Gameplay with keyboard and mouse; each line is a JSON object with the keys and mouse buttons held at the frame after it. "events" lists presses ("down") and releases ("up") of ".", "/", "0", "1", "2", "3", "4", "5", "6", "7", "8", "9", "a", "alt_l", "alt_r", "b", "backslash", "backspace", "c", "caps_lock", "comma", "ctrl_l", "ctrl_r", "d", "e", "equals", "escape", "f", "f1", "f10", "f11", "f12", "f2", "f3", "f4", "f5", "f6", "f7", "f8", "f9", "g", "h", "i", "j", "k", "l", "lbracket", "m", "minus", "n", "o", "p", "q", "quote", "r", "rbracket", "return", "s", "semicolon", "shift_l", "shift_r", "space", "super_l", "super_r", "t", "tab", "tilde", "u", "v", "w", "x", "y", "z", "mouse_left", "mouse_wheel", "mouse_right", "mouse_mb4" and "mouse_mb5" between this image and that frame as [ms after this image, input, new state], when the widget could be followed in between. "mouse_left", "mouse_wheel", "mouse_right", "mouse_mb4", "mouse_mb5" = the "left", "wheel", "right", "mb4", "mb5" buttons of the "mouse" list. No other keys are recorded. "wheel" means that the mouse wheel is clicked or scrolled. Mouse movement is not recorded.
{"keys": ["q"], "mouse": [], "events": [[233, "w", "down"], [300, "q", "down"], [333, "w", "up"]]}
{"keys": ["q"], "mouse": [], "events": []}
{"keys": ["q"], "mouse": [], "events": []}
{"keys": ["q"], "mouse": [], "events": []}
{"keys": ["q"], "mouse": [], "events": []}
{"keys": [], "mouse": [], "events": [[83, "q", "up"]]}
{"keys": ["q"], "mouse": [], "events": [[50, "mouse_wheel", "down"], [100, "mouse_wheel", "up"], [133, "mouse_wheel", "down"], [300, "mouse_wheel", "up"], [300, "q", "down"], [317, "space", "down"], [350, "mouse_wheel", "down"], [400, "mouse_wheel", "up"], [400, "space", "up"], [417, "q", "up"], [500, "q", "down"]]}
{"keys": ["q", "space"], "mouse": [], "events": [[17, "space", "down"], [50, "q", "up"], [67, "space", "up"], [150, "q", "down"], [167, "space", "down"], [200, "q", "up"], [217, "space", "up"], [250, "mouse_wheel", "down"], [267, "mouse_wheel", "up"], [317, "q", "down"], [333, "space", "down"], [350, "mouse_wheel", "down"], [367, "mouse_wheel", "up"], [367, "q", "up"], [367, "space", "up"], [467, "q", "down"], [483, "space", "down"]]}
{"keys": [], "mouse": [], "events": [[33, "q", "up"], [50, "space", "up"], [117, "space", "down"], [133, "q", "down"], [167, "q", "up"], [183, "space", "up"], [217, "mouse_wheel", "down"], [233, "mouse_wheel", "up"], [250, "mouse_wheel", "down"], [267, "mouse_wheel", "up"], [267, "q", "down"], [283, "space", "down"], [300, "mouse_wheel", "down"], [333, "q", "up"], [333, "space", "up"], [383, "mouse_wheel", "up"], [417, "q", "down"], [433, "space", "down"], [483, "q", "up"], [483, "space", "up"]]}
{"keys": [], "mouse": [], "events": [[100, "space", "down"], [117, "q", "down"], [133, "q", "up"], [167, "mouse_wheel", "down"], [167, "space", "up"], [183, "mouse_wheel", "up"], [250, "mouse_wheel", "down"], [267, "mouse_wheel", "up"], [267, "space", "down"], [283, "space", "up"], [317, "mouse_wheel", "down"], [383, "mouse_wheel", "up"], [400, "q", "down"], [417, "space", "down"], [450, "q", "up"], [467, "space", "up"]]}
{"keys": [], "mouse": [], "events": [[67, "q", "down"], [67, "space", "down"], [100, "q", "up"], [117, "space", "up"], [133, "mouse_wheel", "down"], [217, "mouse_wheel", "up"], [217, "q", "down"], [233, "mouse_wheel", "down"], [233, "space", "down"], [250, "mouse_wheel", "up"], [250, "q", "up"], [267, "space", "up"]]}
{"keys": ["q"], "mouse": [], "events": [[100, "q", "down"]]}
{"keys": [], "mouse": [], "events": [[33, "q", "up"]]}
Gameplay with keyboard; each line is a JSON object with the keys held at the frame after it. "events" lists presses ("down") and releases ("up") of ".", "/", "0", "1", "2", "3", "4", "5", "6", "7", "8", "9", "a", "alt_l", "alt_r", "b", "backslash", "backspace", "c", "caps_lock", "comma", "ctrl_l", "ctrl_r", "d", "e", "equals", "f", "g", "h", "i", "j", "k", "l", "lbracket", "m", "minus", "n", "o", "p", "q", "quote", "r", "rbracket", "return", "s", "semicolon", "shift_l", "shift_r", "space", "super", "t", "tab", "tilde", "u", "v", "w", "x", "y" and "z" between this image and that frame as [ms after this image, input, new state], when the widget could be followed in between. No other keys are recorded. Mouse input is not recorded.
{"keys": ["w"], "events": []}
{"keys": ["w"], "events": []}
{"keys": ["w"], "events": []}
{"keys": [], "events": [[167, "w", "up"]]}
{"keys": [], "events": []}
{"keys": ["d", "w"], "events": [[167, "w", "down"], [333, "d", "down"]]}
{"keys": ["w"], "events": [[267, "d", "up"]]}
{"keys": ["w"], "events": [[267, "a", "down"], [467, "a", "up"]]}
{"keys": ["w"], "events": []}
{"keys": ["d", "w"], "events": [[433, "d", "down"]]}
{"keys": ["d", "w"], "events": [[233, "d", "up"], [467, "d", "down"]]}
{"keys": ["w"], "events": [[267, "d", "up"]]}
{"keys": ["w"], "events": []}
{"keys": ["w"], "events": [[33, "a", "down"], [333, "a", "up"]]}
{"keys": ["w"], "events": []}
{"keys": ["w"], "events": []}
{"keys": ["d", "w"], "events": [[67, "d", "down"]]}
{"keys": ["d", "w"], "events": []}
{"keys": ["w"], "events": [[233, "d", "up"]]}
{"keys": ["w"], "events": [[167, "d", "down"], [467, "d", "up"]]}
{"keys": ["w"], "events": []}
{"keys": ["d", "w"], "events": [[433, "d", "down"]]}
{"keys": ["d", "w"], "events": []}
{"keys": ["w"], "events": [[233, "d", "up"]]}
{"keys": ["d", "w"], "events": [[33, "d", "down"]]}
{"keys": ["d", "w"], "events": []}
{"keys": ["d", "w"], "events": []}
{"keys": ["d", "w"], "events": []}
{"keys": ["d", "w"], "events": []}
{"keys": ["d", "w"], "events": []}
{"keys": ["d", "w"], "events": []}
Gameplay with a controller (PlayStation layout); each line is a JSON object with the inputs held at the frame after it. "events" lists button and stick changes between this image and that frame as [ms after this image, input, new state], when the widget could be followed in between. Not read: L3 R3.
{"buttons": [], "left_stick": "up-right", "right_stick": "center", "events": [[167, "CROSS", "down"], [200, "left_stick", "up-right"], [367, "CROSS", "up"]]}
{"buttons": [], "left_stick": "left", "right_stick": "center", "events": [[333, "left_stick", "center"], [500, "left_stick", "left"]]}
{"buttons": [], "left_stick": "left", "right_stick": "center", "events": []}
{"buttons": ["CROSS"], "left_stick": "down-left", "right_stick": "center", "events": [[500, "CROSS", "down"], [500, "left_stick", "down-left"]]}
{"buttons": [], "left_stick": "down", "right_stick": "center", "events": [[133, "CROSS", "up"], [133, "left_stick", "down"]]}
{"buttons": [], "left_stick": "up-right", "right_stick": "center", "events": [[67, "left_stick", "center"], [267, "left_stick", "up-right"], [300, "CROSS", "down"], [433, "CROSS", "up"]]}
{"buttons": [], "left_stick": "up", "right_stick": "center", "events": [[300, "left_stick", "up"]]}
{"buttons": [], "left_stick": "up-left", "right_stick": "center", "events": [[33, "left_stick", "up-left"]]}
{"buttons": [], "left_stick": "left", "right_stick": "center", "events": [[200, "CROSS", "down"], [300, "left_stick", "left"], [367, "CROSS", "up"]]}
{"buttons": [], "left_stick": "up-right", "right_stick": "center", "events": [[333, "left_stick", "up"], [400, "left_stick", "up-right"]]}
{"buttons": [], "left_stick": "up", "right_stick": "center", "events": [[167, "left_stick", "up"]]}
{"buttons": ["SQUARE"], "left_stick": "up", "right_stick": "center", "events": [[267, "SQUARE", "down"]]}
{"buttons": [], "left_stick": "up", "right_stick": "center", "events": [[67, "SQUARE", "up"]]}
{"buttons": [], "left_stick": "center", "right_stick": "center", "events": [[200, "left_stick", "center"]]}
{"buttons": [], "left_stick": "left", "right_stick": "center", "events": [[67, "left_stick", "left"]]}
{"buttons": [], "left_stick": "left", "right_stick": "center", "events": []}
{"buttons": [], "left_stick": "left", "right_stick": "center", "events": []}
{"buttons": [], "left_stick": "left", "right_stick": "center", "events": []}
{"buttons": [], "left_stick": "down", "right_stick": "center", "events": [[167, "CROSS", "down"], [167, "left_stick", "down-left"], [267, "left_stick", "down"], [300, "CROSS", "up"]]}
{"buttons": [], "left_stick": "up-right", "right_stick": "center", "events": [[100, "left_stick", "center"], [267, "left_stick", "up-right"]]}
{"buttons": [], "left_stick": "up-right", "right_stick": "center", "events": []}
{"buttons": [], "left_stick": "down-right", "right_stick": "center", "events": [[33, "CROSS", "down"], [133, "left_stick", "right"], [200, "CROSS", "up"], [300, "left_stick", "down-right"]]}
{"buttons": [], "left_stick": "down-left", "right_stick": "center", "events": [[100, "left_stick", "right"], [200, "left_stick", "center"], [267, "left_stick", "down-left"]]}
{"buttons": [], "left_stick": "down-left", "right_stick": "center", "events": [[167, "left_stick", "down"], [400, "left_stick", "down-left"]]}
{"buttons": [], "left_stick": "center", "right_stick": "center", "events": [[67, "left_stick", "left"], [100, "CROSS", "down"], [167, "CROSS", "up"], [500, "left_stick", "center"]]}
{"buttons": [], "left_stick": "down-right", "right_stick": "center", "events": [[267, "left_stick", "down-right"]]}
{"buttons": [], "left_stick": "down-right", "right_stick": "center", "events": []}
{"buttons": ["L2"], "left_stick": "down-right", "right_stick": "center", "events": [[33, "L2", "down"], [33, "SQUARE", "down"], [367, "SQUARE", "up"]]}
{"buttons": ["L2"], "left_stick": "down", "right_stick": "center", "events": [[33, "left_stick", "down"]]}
———
REQUIREMENT | Find the number of lines in the entries above that hold the string "SQUARE", and write only that number.

ANSWER TO THIS TASK | 3